The company is seeking to patent a method for "generating personalized content" based on a user's email data. The system would, with user authorization, go through an email that a user has connected to their Pinterest account to identify topics that they may be interested in.
This system relies on a machine learning model that essentially makes your emails the dataset it learns from: It evaluates emails to identify new topics of interest, update existing topics, or "simply record the information as user data as the basis of making further enhancements or revisions to the user's preferences." The system may decide the "strength and sentiment" of a user's affinity for a topic based on how often it comes up in their inbox and how it relates to the user's current Pinterest habits.
Based on the model's findings, Pinterest will then serve you custom content, auto-generating boards and surfacing posts based on your indicated interests. For example, if you sign up for a newsletter about gardening, Pinterest's AI may fill your boards with gardening tips and inspiration. If it stumbles on an email about travel bookings to Costa Rica, it may put outfit ideas or restaurant recommendations on your feed.
Because people often use multiple social media platforms, Pinterest said it may be difficult to understand the full extent of a user's preferences. "For example, one social networking service may have substantial user preference information in regard to a user's preference for travel, while another service may hold information regarding that same user's preference to hobbies."
"Each social networking service is in competition with one another for a finite amount of a user's attention," Pinterest noted in its filing.
Pinterest's main moneymaker is digital advertising, a business model that isn't doing too hot amid an uncertain economy. The company recognizes this, too: In its most recent earnings call, CFO Todd Morgenfeld noted that "the ads market continues to be uncertain given the macroeconomic environment."
This system could help Pinterest get to know its users much more closely, and in turn, help the platform keep hold of user attention.
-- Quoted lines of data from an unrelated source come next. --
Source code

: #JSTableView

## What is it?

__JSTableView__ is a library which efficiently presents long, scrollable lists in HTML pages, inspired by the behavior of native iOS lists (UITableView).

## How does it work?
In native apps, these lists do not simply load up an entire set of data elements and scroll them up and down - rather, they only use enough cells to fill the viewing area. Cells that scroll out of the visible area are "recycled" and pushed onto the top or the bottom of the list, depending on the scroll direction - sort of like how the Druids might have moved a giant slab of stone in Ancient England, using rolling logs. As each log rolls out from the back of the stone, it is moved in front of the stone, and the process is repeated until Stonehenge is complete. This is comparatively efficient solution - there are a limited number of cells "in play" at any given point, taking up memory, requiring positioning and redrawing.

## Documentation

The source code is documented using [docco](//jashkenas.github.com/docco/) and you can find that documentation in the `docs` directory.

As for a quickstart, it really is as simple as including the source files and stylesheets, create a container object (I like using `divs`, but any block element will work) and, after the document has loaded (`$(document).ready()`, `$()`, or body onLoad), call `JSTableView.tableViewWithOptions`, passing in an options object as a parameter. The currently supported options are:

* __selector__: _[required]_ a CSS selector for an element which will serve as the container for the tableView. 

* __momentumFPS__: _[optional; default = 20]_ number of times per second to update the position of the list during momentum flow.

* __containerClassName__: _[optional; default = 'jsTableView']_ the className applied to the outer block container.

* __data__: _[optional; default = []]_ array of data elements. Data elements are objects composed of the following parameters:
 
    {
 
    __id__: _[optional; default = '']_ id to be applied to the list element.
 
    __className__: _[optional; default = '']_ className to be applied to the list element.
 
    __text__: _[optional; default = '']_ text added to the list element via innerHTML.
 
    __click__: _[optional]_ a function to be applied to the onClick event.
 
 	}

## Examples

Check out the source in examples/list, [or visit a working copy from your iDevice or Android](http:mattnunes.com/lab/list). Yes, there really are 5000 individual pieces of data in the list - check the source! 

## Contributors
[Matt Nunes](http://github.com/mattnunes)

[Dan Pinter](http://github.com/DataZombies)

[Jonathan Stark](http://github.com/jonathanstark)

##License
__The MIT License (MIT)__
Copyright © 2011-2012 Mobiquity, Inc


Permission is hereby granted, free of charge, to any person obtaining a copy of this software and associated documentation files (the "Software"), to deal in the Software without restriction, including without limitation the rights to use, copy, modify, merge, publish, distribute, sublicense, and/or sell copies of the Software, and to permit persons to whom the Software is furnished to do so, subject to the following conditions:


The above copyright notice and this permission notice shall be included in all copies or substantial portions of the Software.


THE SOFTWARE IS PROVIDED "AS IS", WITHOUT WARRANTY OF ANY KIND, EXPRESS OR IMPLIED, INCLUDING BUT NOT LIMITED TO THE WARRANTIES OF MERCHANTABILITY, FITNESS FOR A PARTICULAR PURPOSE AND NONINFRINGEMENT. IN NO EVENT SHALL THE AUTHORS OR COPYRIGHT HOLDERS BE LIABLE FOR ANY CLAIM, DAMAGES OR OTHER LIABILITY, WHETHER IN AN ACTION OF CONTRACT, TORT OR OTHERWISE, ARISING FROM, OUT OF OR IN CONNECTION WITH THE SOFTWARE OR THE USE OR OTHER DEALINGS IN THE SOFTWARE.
The more monthly active users it has, the better it looks to advertisers, so finding efficient ways to appeal to its user base may be Pinterest's plan to get more eyes on its ads.
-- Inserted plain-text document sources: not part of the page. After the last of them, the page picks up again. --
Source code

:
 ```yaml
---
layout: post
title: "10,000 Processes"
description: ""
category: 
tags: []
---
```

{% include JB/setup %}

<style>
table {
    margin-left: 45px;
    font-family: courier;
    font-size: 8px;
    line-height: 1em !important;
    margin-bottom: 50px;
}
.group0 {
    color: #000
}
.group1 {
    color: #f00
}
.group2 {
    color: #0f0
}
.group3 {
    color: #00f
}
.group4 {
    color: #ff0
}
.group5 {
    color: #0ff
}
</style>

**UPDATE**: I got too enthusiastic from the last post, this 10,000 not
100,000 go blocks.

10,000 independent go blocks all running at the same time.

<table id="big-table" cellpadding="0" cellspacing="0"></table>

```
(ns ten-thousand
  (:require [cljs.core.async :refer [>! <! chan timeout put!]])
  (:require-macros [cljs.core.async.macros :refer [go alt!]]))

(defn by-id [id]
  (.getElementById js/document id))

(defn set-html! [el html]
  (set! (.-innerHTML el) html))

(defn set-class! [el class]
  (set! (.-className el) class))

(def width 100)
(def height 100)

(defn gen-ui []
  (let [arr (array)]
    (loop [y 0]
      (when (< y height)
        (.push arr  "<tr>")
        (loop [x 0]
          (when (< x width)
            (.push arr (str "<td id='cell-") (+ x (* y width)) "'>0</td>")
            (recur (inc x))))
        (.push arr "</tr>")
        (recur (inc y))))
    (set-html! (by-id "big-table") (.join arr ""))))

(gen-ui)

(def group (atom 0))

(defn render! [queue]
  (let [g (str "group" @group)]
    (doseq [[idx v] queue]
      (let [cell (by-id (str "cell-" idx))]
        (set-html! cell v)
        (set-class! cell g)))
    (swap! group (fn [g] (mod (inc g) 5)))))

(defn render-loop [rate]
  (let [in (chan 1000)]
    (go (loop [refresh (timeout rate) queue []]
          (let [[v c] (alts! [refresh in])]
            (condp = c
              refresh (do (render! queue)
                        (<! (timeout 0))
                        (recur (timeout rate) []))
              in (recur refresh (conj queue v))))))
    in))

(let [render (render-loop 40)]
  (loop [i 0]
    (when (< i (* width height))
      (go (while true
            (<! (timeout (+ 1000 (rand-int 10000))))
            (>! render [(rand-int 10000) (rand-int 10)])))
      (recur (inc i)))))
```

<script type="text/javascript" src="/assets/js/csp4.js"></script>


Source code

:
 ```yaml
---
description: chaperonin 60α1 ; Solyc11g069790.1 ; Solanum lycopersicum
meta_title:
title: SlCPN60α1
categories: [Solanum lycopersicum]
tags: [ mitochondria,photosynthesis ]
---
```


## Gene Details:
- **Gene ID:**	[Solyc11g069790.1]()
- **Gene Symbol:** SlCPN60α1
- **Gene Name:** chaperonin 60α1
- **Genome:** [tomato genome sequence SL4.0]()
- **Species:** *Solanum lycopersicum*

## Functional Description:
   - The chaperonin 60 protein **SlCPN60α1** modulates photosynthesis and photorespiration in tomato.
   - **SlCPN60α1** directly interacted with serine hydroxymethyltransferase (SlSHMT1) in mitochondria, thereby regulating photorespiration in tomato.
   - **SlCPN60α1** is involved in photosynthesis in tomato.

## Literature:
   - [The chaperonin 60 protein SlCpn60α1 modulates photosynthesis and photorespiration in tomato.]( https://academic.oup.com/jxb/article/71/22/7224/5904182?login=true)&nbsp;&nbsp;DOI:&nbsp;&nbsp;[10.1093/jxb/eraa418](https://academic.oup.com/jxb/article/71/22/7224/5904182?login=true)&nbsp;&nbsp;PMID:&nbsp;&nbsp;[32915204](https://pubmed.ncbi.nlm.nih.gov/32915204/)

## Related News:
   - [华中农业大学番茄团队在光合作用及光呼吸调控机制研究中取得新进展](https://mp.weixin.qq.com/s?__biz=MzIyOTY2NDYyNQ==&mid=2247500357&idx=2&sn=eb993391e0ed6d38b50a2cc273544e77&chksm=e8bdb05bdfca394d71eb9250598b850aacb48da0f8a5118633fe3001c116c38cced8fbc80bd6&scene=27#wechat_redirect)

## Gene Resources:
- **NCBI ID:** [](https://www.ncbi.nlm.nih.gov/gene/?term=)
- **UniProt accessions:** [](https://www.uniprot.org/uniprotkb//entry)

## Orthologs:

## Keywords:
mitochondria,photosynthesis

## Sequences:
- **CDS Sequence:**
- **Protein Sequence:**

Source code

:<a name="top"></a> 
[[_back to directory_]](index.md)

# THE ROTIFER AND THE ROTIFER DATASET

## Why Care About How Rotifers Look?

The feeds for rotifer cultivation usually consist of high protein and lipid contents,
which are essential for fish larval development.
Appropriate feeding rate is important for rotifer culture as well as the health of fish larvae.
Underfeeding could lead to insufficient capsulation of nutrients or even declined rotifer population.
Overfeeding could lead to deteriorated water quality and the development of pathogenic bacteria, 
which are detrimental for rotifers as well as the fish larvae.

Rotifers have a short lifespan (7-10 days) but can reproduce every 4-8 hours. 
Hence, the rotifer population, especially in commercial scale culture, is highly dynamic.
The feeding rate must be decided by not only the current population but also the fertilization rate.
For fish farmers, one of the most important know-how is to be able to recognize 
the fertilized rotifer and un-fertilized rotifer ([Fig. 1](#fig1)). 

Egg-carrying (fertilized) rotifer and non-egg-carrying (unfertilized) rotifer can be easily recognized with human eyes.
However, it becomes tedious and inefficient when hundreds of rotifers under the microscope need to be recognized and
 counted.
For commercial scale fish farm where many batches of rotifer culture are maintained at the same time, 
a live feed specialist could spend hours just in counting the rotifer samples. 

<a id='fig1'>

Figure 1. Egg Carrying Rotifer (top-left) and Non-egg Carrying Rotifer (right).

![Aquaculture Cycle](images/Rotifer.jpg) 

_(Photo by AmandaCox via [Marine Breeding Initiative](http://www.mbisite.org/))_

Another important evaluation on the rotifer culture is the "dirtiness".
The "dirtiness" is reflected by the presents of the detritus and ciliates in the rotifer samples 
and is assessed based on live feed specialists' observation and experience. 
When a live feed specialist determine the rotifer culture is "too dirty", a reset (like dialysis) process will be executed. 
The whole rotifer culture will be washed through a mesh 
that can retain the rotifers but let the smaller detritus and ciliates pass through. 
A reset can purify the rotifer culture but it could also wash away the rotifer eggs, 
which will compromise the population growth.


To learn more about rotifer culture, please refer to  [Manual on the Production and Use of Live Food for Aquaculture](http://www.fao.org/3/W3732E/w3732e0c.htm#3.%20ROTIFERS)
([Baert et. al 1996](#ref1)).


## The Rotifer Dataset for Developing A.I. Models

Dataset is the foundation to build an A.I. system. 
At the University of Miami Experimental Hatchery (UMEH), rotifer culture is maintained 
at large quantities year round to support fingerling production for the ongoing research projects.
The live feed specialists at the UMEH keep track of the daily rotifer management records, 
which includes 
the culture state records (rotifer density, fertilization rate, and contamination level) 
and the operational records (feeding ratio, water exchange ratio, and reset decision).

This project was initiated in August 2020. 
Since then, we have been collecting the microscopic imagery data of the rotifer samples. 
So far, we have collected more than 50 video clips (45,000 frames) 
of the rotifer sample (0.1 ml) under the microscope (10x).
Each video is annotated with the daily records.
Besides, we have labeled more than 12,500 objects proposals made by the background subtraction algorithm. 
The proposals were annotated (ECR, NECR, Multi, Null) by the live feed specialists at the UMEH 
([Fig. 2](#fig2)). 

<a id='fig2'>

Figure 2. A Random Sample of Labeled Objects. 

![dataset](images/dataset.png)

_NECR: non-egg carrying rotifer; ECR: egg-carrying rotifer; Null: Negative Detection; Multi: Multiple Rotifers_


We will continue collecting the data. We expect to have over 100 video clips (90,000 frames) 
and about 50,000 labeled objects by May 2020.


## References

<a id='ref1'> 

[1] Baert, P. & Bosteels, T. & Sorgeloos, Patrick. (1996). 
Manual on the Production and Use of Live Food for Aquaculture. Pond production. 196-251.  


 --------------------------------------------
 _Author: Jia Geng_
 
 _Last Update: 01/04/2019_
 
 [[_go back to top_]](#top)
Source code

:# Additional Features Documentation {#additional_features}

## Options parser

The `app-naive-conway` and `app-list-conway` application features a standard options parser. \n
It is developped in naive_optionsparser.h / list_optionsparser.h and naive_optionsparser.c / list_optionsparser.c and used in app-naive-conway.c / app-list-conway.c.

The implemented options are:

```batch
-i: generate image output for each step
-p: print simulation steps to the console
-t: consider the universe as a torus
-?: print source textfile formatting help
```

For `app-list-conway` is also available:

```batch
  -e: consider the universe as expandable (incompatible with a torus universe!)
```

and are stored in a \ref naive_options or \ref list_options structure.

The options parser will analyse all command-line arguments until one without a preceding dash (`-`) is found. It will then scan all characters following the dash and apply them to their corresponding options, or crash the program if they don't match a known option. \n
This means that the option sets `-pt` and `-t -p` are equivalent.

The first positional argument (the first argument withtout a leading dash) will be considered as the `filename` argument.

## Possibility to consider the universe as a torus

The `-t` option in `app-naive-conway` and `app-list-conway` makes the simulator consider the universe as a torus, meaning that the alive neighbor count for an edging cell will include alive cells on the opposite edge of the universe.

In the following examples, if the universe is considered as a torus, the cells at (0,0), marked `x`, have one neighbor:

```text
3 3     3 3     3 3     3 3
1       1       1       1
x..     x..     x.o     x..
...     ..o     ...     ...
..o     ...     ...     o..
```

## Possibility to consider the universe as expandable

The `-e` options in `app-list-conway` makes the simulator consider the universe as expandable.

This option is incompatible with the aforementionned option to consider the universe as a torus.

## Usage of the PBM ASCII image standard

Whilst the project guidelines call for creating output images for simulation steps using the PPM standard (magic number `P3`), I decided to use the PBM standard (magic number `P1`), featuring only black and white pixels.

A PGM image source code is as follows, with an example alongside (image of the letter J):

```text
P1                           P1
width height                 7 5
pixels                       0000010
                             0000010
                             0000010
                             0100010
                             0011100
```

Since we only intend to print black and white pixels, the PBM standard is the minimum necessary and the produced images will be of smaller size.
Pinterest could have another lucrative use for your email data: shopping. The platform has boosted its attention to shopping tech in recent months. In February, CEO Bill Ready said that Pinterest intends to make "every pin shoppable."
In April, Axios reported that the company planned to invest heavily in shopping tech, including computer vision, machine learning and AI to personalize shopping and track user behavior. Chief Revenue Officer Bill Watkins told the publication at the time that the tech aims to "drive the best shopping experience fulfilled by merchants that are already on our platform." This patent, filed in February, could provide a look at what's next in Pinterest's shopping strategy.
But Pinterest's email-scraping ambitions may come with a few hinges. For one, email inboxes aren't always as clean cut as this patent lays out. Pinterest has to make sure its tech doesn't study spam, work and personal emails as it makes its predictions, especially since machine learning models are only as good as the data they're trained on.
And even though Pinterest hasn't had any significant data breaches in recent years, the question remains of whether or not the platform's users would be comfortable with handing over access to their potentially personal or sensitive data in the name of better pins.